Article:
Expedited Naturalization for Service Members. The Immigration and Nationality Act (INA) allows current members of the U.S. armed forces and recently discharged service members to have their naturalization application expedited. Generally, qualifying military service includes service with any of the following: Army, Navy, Air Force, Marine Corps, Coast Guard and National Guard. In addition, spouses of members of the U.S. armed forces who are or will be deployed may also be eligible for expedited naturalization.
To Qualify, the applicant must prove:
- Good moral character,
- Knowledge of the English language,
- Knowledge of U.S. government and history (civics), and
- Attachment to the United States by taking an Oath of Allegiance to the U.S. Constitution.
Unlike other applicants for naturalization, military members do not need to prove:
- the continuous residency requirement
- the physical presence requirement
- applications, interviews and ceremonies are available overseas to members of the U.S. armed forces and certain “command-sponsored” spouses
- Spouses of members of the armed forces living in marital union abroad are also exempt from the residence and physical presence requirement
- Children of members of the armed forces living with their parent abroad who is under lawful military orders are also exempt from the physical presence requirement AND the lawful admission and maintenance of lawful status (e.g. child does not need to be an LPR and the parent need not be physical present in the U.S.)

Given data:
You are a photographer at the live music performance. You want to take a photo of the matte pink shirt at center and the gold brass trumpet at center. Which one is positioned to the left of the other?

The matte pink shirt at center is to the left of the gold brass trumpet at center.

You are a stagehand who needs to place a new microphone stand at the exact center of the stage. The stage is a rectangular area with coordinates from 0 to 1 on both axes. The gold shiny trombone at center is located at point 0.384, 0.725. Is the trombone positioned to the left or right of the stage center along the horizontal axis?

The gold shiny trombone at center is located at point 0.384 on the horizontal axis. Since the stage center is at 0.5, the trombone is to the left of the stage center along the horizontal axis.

Exercise prompt:
Please write out the passage on expedited naturalization for service members from "Expedited Naturalization for" to "the U.S. Constitution.".

Answer in full:
Expedited Naturalization for Service Members. The Immigration and Nationality Act (INA) allows current members of the U.S. armed forces and recently discharged service members to have their naturalization application expedited. Generally, qualifying military service includes service with any of the following: Army, Navy, Air Force, Marine Corps, Coast Guard and National Guard. In addition, spouses of members of the U.S. armed forces who are or will be deployed may also be eligible for expedited naturalization.
To Qualify, the applicant must prove:
- Good moral character,
- Knowledge of the English language,
- Knowledge of U.S. government and history (civics), and
- Attachment to the United States by taking an Oath of Allegiance to the U.S. Constitution.